There was little on-line traffic left on that portion of the route, and freight for Canada could be routed from Burlington north to Montreal over the somewhat-longer Central Vermont Railway through St. Albans, Vermont. After several years of inactivity, restoring service on the Island Line would have required extensive rebuilding, and renovations of the three swing bridges on the line over various bays of Lake Champlain. Ultimately, all of the swing bridges on the route were removed, but the roadbed on the causeway across the lake survived, as it was heavily built with much use of granite and marble tailings. The alignment along the shores of Lake Champlain from Burlington Union Station north to the causeway was converted to form the Burlington Bike Path, and later took the Island Line name when the causeway was reopened, with a seasonal bike-ferry replacing the swing bridge in the northern portion of the causeway alignment. Due to a 200feet gap in the causeway, the organization Local Motion operates the Island Line Bike Ferry to shuttle cyclists across the gap.[1] [2] [3] [4] [5] [6] [7] [8]

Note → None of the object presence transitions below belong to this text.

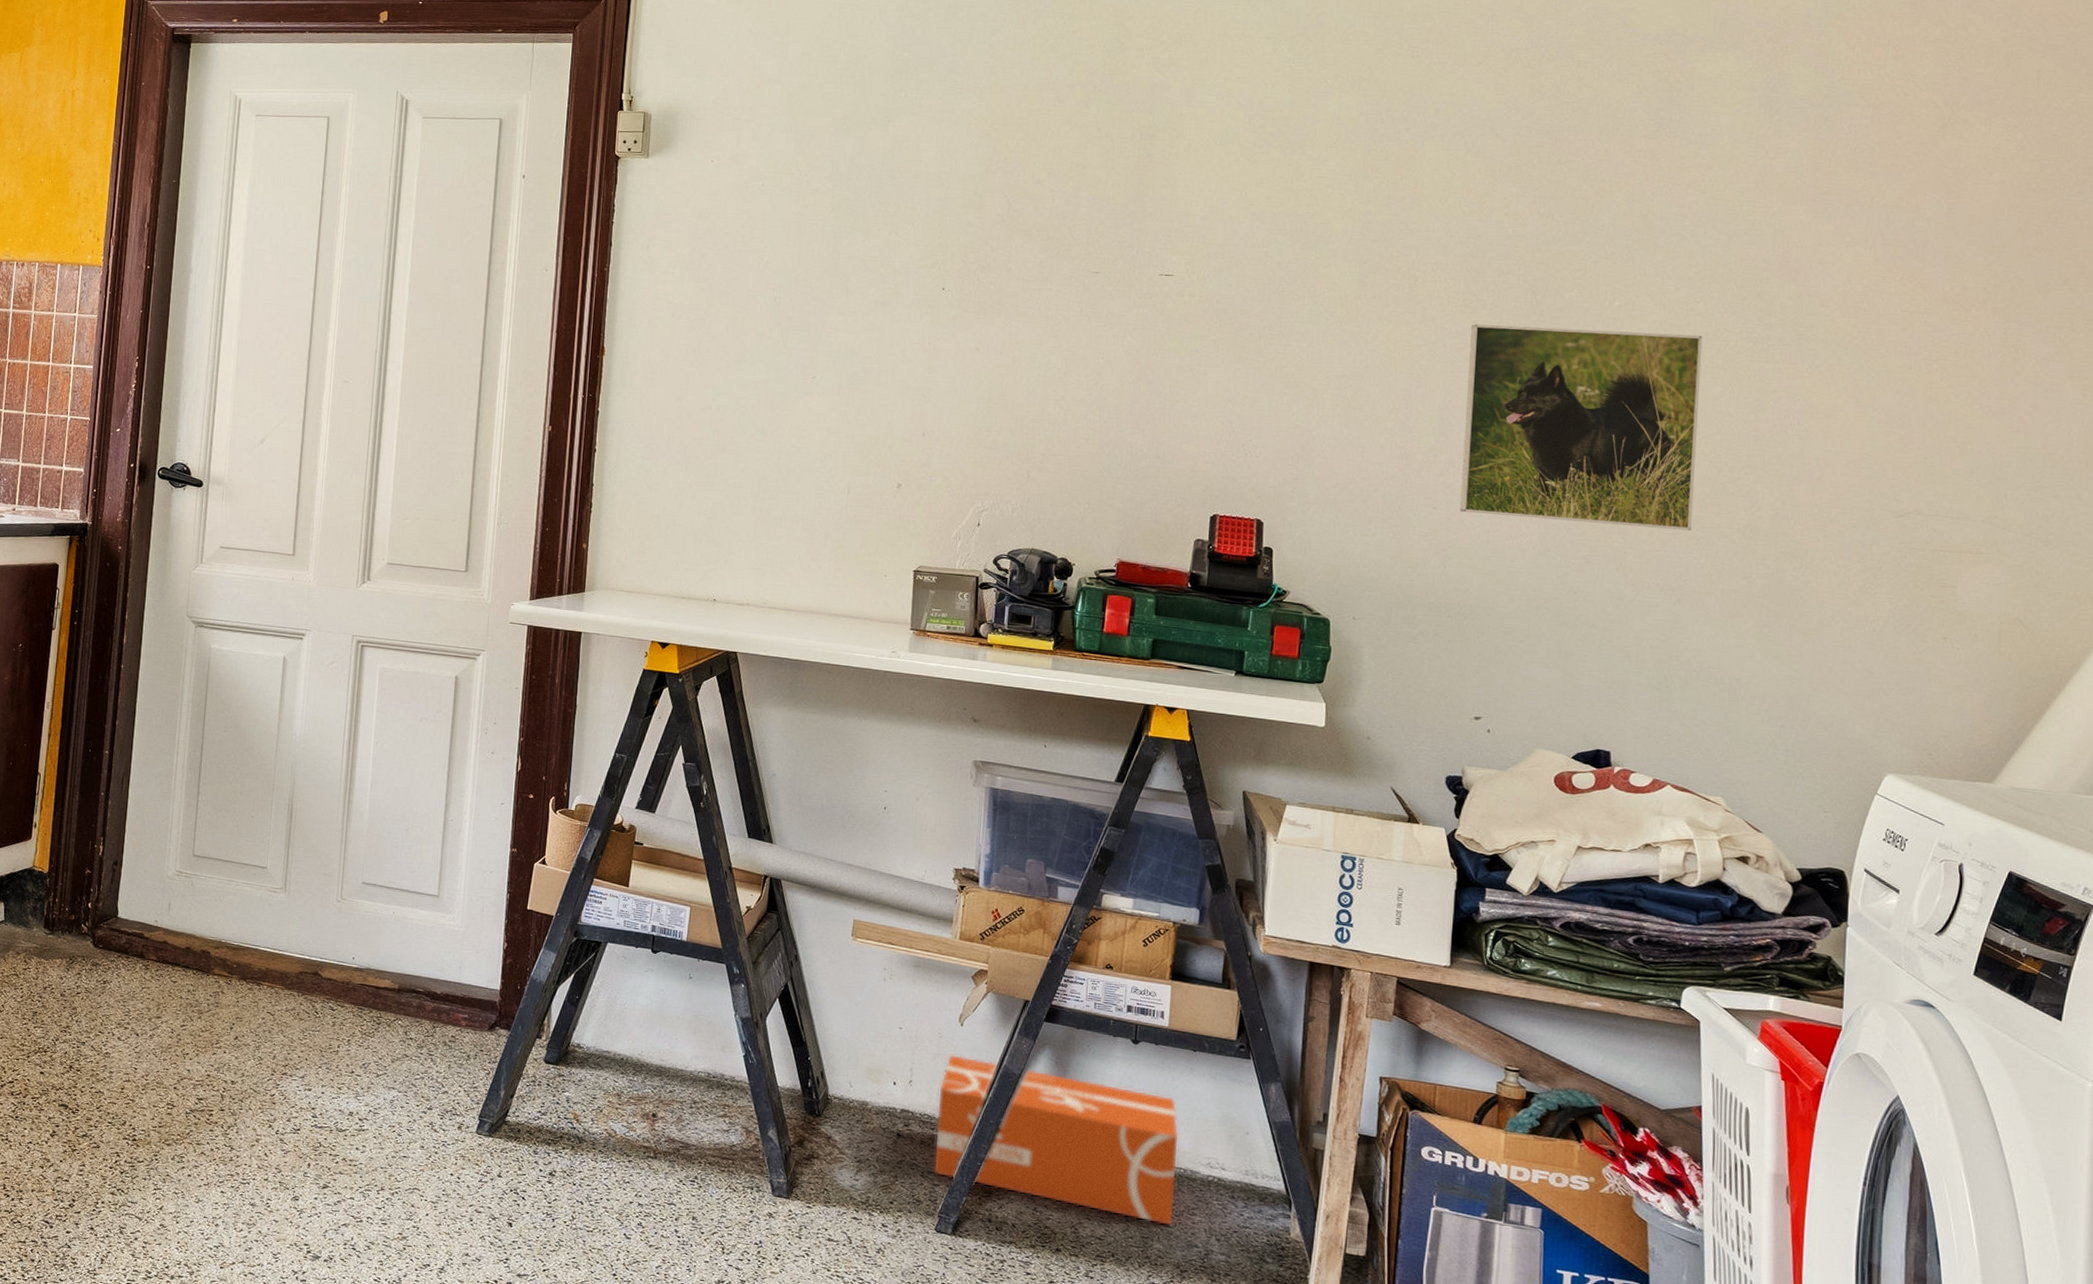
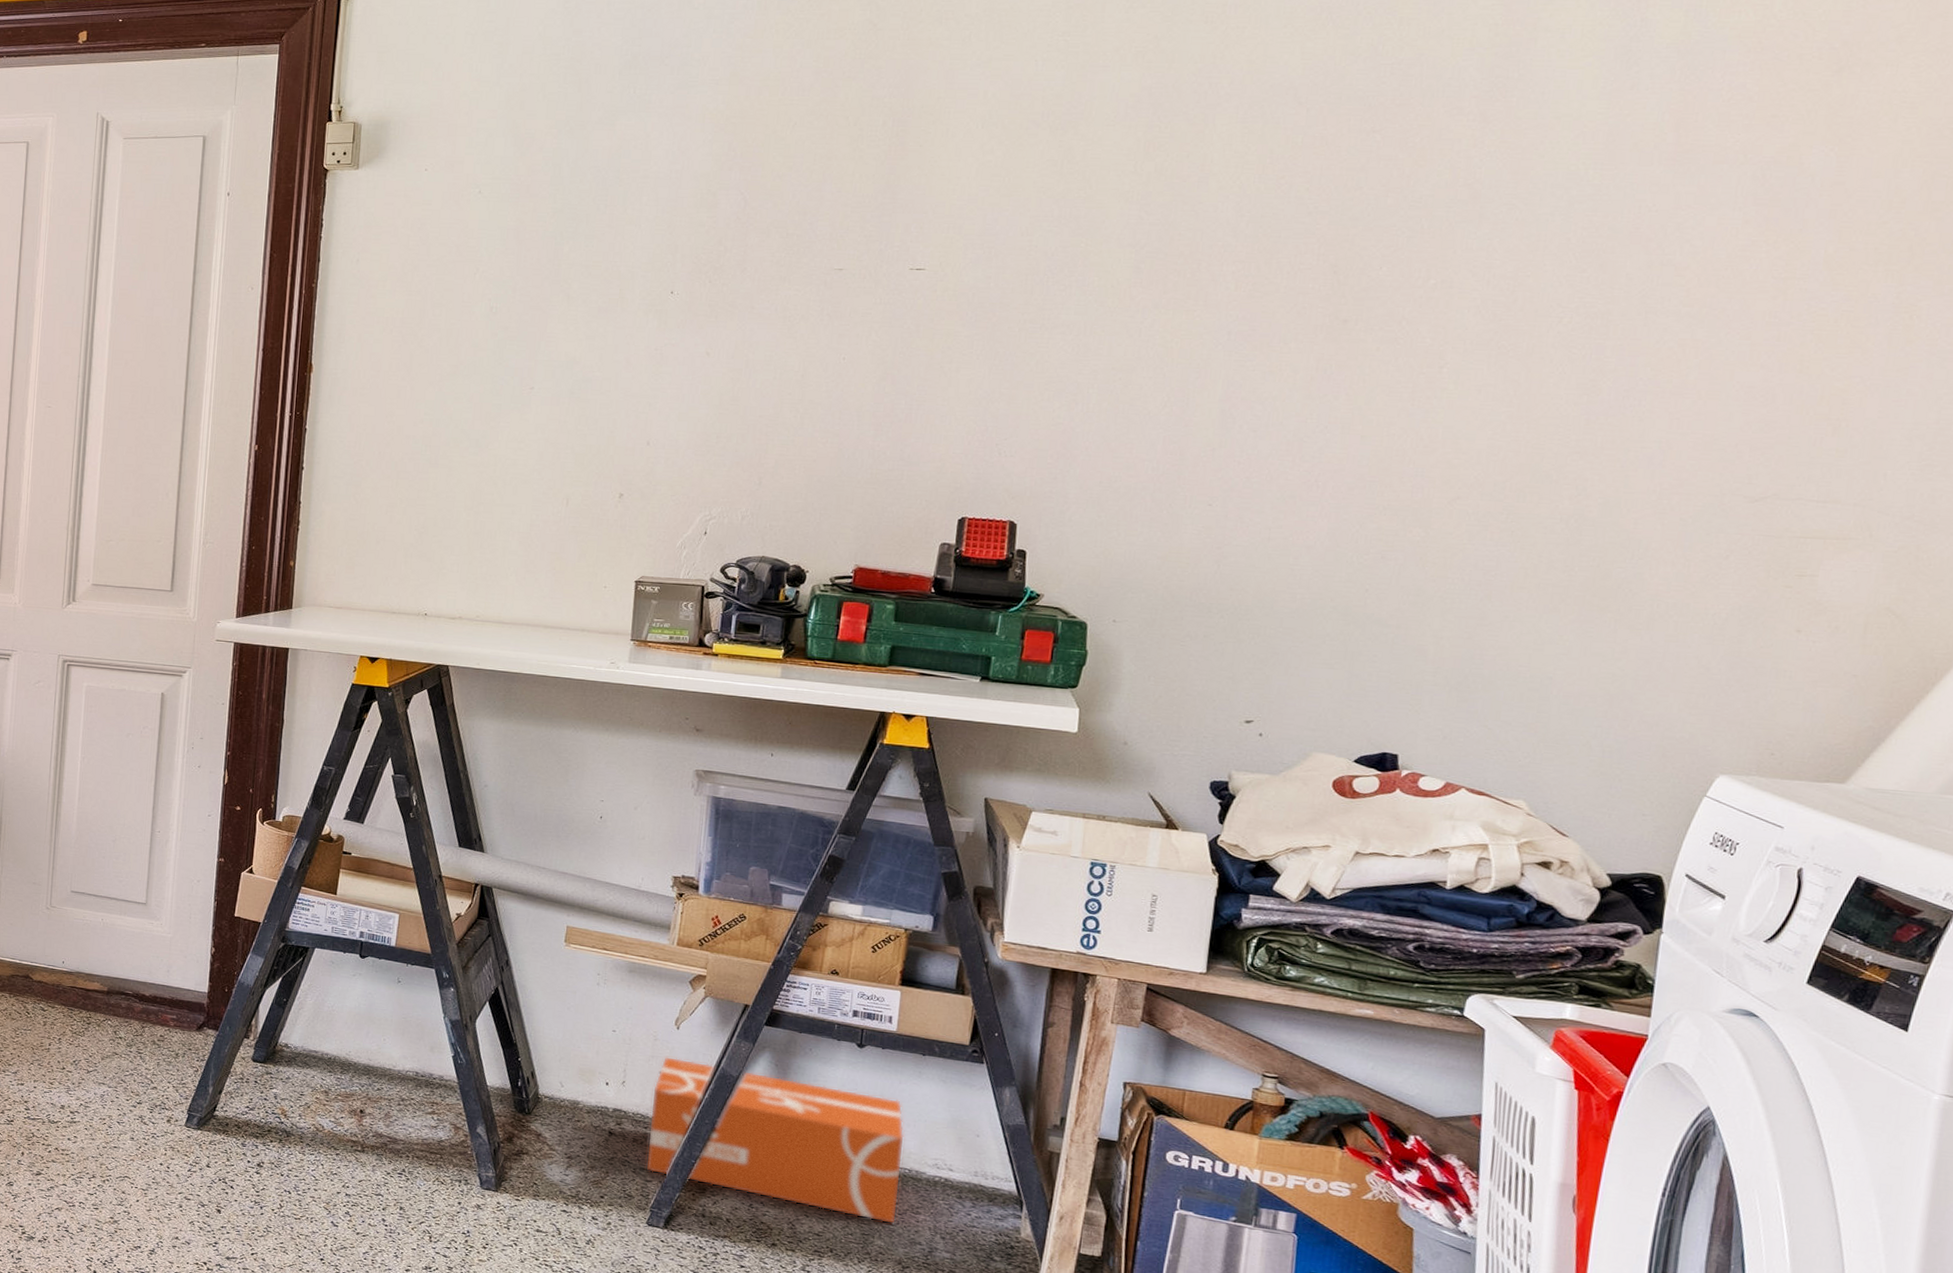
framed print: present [1460,324,1703,531] -> none [1238,309,1532,522]

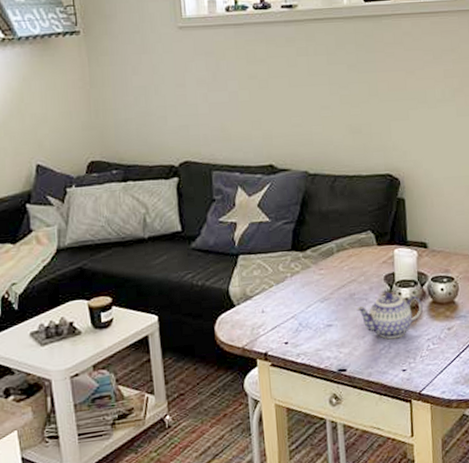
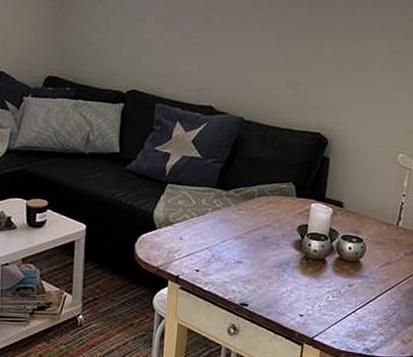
teapot: present [356,291,423,339] -> none [267,241,329,286]

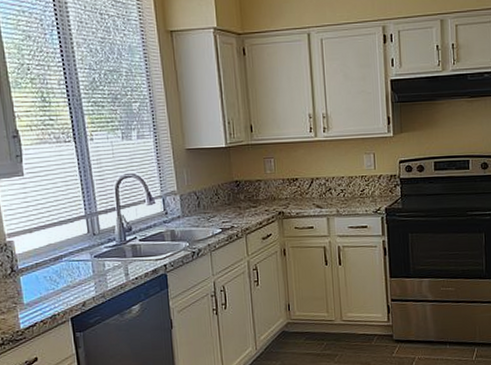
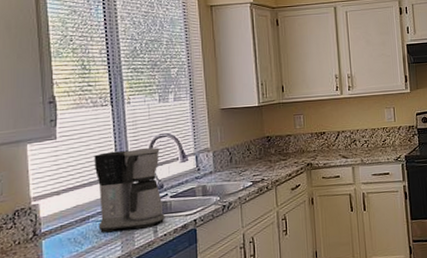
coffee maker: none [61,188,136,273] -> present [94,147,165,233]

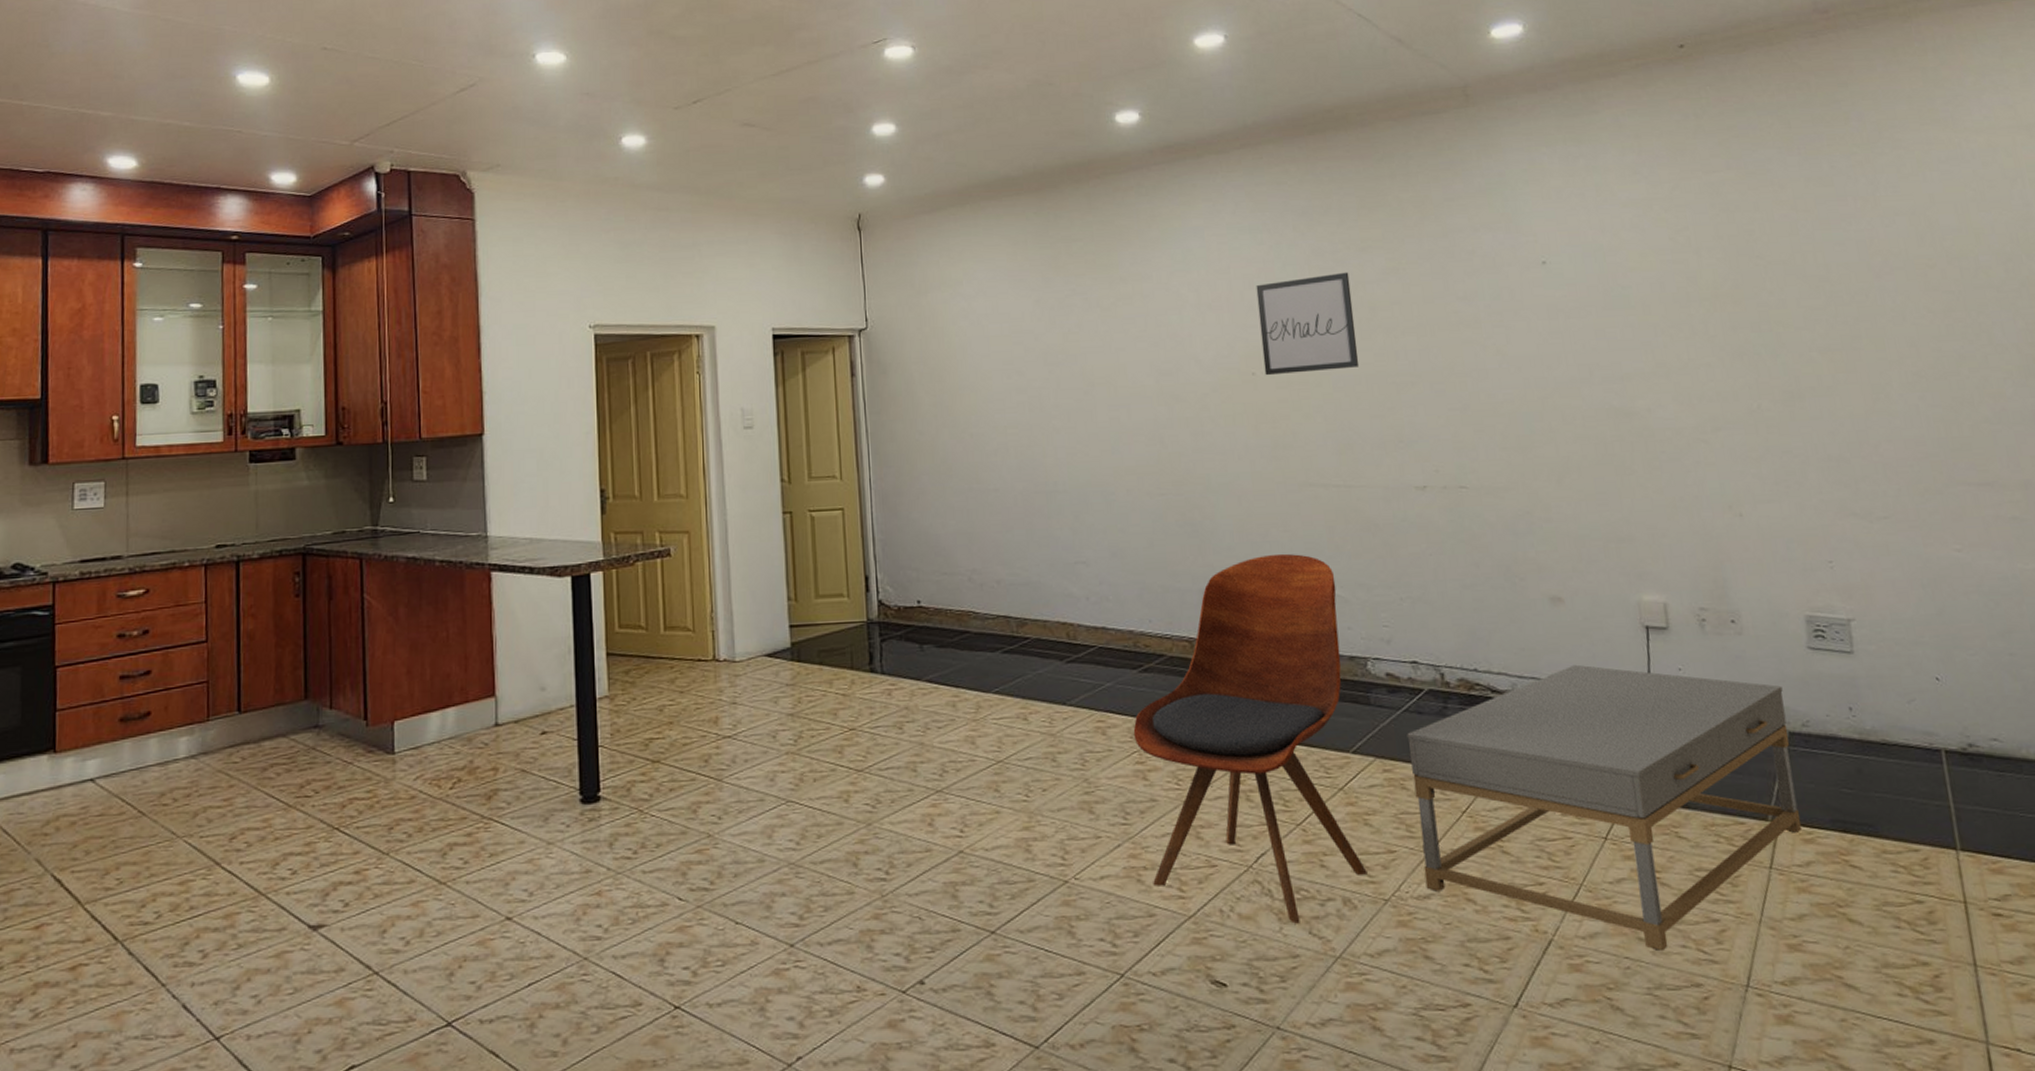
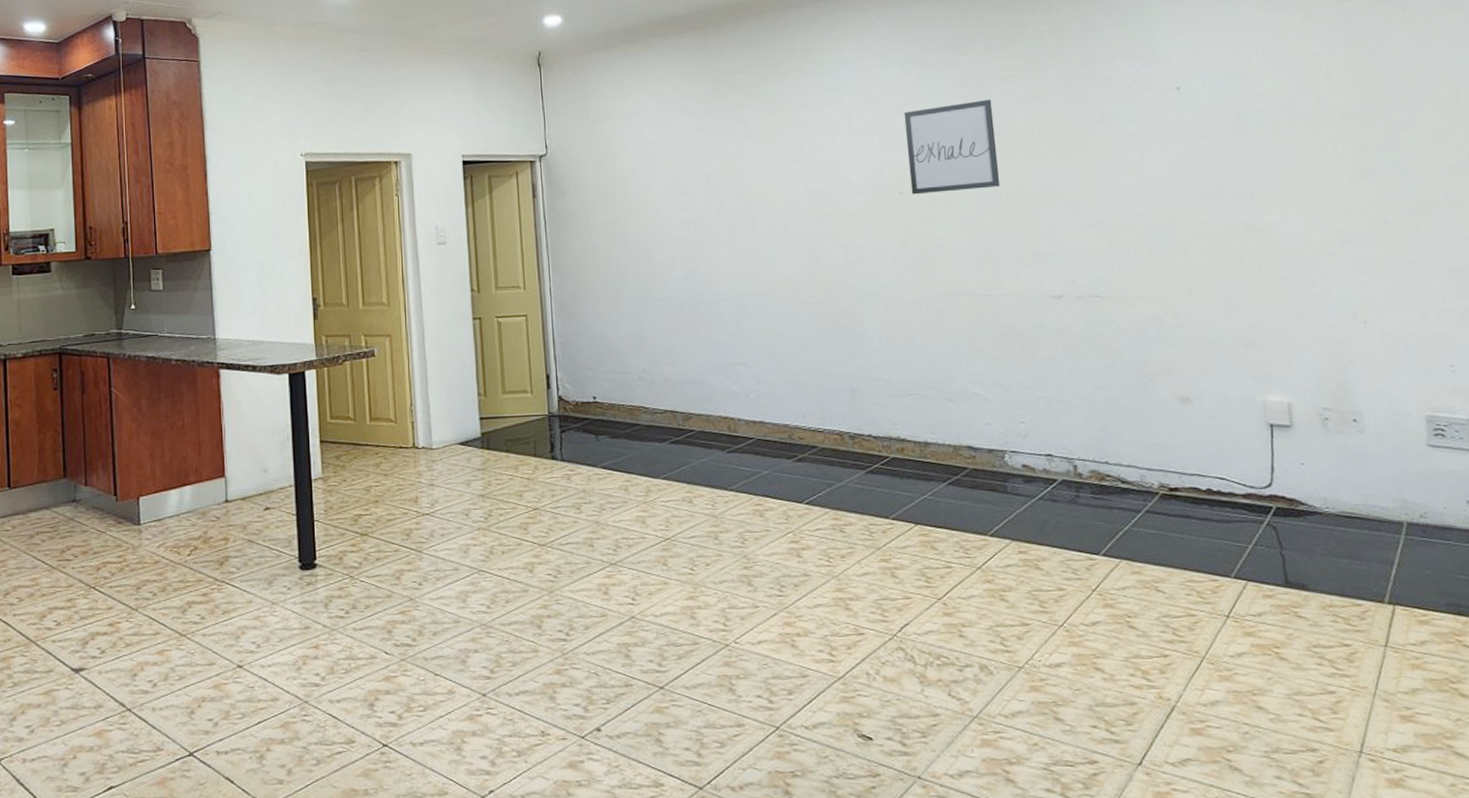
dining chair: present [1133,553,1368,924] -> none [788,356,1003,687]
coffee table: present [1407,664,1801,952] -> none [1041,458,1417,719]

The trail was closed after Labor Day weekend in 2019 so that nearly $2 million in upgrades and repairs could be made, due to damage caused in May, 2019, when the trail experienced 70 mile-per-hour winds and 7-foot waves. Trail reopening occurred in May, 2020.[9] [10]
A helicopter crashed into the causeway on July 30, 2021, closing the trail for three hours. The lone pilot escaped the wreckage and was taken to UVM Medical Center with minor to moderate injuries.[11]